Seitenauszug >>

▽

Vermisster wieder da

Patient verschwand aus Klinikum – Polizei suchte ihn mit Helikopter

Ein 54-jähriger Patient ist am Montag aus dem Klinikum-Nord verschwunden. Die Polizei hat ihn mit einem Hubschrauber gesucht – zunächst ohne Erfolg. Am Abend gab es dann Entwarnung.
Es gibt positive Nachrichten aus den Dortmunder Krankenhäusern. © Oliver Schaper

Am frühen Montagmorgen (21.12.) sahen Anwohner einen Hubschrauber über Dortmund-Eving fliegen. Teils habe dieser mehrere Minuten an einer Stelle gestanden. Hinter dem Einsatz steckte eine Suchaktion: Das Klinikum-Nord hatte einen Patienten als abgängig gemeldet, so Polizei-Pressesprecherin Kristina Purschke.

Der Gesuchte sei 54 Jahre alt, schrieb die Polizei später am Tag in einer Pressemitteilung. Laut Polizeiangaben habe sich der Mann aus Sundern zur Behandlung im Klinikum-Nord befunden.

Dieses habe er jedoch gegen 4.45 Uhr in unbekannte Richtung verlassen. Da eine „Eigengefährdung“ nicht ausgeschlossen werden könne, entschied sich die Polizei zu einer Öffentlichkeitsfahndung samt Foto.

Seit 4.47 Uhr wurde der Mann bereits vermisst. Nachdem zunächst das Gebäude durchsucht worden sei, habe man auch das Gelände und die nähere Umgebung durchkämmt. Neben dem Helikopter setzte man als nächste Option einen Spürhund ein, der die Fährte des Mannes aufnehmen sollte.

Nachdem auch dies erfolglos geblieben war, veröffentlichte die Dortmunder Polizei ein Foto des Gesuchten und bat die Bevölkerung um Hinweise. Am Montagabend dann die Entwarnung: Der vermisste 54-Jährige ist wieder da. Der Mann erschien am Montagabend in einer Polizeiwache und begab sich anschließend in ärztliche Behandlung, heißt es in einer Meldung der Polizei.

Hinweis der Redaktion: In einer ersten Version des Textes hatten wir ein Foto und den vollen Namen des 54-Jährigen veröffentlicht. Da die Vermisstenfahndung am Abend zurückgenommen wurde, haben wir beides entfernt.

△

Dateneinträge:
▽

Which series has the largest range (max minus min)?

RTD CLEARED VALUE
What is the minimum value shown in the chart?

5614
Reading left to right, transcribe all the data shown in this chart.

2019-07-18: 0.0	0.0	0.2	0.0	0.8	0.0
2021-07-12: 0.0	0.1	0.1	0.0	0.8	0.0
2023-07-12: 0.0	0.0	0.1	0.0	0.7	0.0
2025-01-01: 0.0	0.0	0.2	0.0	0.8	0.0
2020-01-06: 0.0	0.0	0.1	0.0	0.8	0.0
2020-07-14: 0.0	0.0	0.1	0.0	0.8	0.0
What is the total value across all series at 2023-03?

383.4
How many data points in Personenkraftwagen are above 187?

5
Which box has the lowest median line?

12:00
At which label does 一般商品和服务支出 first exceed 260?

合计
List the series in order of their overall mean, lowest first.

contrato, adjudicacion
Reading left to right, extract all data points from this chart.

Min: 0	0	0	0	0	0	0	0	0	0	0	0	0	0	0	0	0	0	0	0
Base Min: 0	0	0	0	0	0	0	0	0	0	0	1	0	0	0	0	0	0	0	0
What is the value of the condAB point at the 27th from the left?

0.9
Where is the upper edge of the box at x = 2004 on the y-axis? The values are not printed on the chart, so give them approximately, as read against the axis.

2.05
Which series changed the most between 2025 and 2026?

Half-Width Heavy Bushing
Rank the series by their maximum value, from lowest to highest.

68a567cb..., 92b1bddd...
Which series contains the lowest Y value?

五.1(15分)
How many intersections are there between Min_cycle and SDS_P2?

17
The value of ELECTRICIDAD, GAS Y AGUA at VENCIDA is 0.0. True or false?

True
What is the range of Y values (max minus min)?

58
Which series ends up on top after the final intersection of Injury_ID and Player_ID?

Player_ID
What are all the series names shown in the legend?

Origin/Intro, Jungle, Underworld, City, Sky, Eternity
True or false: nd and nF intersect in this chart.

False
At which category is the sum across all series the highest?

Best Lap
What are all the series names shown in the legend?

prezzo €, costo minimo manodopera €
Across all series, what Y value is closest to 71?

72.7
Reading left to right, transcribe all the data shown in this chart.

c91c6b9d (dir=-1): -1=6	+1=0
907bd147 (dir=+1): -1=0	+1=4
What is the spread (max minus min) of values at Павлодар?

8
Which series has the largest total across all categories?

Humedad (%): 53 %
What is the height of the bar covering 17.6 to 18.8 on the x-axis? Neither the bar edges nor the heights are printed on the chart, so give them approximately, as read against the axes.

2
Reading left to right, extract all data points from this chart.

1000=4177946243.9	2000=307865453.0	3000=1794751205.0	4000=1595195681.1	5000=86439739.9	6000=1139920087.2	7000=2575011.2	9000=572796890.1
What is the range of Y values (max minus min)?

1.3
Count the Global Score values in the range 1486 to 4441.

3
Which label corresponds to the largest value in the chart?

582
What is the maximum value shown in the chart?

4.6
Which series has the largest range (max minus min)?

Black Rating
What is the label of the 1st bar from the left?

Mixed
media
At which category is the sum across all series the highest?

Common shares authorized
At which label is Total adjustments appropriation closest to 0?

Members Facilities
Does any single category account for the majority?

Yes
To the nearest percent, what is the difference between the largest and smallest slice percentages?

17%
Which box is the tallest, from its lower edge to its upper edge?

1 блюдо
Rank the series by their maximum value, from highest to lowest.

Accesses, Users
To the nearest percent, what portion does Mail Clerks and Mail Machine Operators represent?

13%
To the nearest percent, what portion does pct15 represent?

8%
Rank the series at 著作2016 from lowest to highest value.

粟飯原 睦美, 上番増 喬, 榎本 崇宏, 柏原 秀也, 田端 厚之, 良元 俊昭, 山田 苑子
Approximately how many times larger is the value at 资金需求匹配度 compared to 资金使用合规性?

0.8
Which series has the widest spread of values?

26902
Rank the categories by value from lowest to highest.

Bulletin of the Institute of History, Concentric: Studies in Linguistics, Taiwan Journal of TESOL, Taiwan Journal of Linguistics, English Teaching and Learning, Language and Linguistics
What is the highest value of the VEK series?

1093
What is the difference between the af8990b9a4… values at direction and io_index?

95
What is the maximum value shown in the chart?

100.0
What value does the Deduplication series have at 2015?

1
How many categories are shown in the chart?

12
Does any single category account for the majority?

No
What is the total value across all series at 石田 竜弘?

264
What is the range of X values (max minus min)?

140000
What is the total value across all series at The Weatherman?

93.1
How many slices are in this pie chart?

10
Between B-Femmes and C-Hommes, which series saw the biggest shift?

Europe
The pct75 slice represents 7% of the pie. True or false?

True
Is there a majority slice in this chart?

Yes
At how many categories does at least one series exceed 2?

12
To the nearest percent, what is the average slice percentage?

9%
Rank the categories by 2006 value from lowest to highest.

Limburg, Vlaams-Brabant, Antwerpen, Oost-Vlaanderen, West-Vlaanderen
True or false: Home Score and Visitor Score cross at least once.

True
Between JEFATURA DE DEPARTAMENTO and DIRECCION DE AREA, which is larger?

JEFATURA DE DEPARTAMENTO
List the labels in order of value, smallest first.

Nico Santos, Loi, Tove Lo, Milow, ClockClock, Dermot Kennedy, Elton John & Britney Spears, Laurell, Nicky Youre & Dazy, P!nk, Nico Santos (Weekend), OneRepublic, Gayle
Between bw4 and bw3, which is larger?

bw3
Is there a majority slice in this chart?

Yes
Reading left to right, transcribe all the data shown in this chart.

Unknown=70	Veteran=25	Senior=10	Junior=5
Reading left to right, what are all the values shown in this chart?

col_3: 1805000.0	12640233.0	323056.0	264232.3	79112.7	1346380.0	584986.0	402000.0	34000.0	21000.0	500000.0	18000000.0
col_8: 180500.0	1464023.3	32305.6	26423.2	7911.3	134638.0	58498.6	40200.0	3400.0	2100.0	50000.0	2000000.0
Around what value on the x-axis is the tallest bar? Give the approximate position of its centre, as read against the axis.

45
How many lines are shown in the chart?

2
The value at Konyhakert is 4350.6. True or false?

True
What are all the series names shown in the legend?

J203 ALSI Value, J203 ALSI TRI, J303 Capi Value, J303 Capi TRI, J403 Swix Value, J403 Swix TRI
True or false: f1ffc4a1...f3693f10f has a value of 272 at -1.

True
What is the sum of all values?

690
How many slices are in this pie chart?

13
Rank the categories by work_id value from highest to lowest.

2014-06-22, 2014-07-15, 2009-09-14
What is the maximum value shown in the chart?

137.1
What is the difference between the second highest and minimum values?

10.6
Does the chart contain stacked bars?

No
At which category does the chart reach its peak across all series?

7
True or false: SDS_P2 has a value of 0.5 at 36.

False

△

Aufgabenliste >>
[1] Beantworte die folgenden Fragen zum Artikel über den vermissten Patienten.
(a) Wie heißt die Polizei-Pressesprecherin, die im Artikel zitiert wird?
(b) Gegen welche Uhrzeit verließ der Mann laut Polizei das Klinikum-Nord?
(c) Wo erschien der Mann am Montagabend?
[2] Tippe aus dem Artikel über den vermissten Patienten den Abschnitt von „Nachdem auch dies“ bis „Meldung der Polizei.“ wortgetreu ab.

Aufgabenlösungen >>
[1]
(a) Kristina Purschke
(b) Gegen 4.45 Uhr
(c) In einer Polizeiwache

[2]
Nachdem auch dies erfolglos geblieben war, veröffentlichte die Dortmunder Polizei ein Foto des Gesuchten und bat die Bevölkerung um Hinweise. Am Montagabend dann die Entwarnung: Der vermisste 54-Jährige ist wieder da. Der Mann erschien am Montagabend in einer Polizeiwache und begab sich anschließend in ärztliche Behandlung, heißt es in einer Meldung der Polizei.